An iodine stain will gradually disappear of its own accord. It may be removed quickly by applying alcohol and covering with whiting or talcum powder. If on a vertical wall, mix talcum to a paste with alcohol, apply some alcohol to the stain, and then cover with the paste.
Secretions from the hands or oil from the hair may produce stains on concrete. The stain is brown or yellow and may be mistaken for an iron stain. The best treatment is that recommended for fire stains. Bad stains may require several treatments.
General Service Stains
When areas of terrazzo floors become yellow while adjacent slabs remain free from discoloration, the trouble is probably due to the original finishing of the floor. Such discolorations are not usually hard to remove by poultice methods, or may yield to a surface scrubbing with Javelle water. Javelle water can usually be prepared as follows:
Dissolve 3 pounds of washing soda in 1 gallon of water. Mix 12 ounces of chlorinated lime to a paste in a shallow enameled pan by adding water slowly. Mash the lumps. Add the paste to soda solution, make up to 2 gallons by adding water, and place in a covered stoneware jar to settle. Use the clear liquid when required, diluting with six times its volume of clear water. Javelle water is a strong bleaching material, and should not be allowed to drop on colored fabrics. It is not recommended for general cleaning purposes, but its occasional use on stained concrete is believed to be entirely safe.

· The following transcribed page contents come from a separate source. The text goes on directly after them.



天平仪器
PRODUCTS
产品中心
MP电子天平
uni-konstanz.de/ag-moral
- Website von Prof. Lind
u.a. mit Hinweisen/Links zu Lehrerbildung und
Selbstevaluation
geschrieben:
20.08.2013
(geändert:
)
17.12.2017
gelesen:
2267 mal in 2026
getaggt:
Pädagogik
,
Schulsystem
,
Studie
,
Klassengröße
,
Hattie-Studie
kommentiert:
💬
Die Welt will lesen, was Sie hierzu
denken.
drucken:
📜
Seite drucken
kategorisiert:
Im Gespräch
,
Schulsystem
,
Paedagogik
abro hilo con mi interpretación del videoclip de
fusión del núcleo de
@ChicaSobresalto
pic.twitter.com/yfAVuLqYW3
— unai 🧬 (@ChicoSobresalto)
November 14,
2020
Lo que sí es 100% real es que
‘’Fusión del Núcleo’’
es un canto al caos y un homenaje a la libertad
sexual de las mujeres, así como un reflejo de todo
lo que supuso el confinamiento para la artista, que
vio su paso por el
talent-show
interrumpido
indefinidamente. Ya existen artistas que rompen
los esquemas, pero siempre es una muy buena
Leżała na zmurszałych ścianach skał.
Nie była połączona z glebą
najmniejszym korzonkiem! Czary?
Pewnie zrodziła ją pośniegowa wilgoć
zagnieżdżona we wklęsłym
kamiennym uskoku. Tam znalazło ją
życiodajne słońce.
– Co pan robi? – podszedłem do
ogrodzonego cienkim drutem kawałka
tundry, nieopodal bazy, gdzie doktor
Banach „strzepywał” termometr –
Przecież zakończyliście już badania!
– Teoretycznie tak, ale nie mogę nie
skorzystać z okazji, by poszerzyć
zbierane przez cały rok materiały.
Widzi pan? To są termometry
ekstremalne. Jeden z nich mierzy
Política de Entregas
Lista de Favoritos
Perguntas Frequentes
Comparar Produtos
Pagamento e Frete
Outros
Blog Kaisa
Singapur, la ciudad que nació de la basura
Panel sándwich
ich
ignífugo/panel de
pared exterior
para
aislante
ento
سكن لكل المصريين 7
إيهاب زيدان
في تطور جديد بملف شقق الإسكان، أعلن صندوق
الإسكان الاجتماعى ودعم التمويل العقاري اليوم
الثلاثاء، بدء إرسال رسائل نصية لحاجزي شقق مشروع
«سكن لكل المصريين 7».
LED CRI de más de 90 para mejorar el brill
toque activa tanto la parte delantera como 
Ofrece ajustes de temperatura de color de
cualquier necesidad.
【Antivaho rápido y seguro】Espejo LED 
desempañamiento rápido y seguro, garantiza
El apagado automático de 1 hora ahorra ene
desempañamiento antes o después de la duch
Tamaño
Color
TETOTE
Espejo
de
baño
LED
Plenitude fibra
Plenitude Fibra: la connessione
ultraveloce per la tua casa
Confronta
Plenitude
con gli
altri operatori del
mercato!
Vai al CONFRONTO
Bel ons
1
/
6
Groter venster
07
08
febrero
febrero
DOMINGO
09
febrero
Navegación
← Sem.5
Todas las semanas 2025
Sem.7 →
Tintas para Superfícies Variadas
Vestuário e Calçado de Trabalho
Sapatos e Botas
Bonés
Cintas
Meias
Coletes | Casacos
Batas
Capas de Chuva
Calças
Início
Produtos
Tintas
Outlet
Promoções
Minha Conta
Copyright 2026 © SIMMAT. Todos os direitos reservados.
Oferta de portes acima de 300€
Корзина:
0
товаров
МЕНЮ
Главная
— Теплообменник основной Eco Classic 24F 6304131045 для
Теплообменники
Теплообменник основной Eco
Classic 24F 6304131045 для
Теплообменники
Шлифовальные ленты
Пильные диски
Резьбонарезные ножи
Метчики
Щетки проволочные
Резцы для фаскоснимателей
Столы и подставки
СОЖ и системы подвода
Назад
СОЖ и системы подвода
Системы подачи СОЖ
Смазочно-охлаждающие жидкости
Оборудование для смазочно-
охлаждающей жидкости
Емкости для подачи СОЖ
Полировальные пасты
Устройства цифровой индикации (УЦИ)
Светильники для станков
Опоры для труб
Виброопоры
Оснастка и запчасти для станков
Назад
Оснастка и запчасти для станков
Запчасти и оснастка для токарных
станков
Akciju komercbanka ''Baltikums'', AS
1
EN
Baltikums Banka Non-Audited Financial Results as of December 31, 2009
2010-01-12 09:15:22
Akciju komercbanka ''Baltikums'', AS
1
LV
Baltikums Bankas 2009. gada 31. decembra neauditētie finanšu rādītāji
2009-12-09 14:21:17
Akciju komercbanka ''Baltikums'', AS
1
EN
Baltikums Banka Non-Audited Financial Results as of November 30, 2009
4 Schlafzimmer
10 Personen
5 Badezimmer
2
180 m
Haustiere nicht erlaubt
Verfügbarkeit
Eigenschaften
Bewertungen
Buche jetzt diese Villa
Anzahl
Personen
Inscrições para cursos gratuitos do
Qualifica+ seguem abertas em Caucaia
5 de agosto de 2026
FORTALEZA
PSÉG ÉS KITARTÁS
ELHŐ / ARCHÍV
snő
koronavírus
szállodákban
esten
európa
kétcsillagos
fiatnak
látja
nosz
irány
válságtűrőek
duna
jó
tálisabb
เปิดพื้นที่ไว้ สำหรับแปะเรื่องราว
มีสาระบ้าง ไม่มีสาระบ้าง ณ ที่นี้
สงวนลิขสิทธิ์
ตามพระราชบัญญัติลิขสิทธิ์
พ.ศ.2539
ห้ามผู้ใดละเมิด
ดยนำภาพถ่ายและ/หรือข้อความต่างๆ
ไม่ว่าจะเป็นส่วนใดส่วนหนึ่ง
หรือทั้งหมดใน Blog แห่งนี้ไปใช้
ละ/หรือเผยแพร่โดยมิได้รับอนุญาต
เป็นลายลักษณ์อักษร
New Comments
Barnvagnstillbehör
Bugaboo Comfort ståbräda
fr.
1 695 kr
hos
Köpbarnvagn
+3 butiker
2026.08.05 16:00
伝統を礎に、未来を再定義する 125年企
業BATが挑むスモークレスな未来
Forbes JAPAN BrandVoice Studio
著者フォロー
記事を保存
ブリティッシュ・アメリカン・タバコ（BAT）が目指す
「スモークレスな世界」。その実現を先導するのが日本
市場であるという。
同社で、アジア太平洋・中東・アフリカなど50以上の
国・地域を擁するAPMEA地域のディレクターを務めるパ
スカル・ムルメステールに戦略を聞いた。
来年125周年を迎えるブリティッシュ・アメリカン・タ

Poulticing with commercial grit scrubbing powders, such as those used for cleaning marble floors, will prove satisfactory for removing most stains of this class. In poulticing with these, the water material is slowly stirred into a pail of hot water until a thick paste of mortar consistency is obtained.▪
This article is reprinted with permission from Portland Cement Association Publication. I 5214, 1988. Information contained in this article is derived from Concrete Information, Portland Cement Association, Structural Bureau.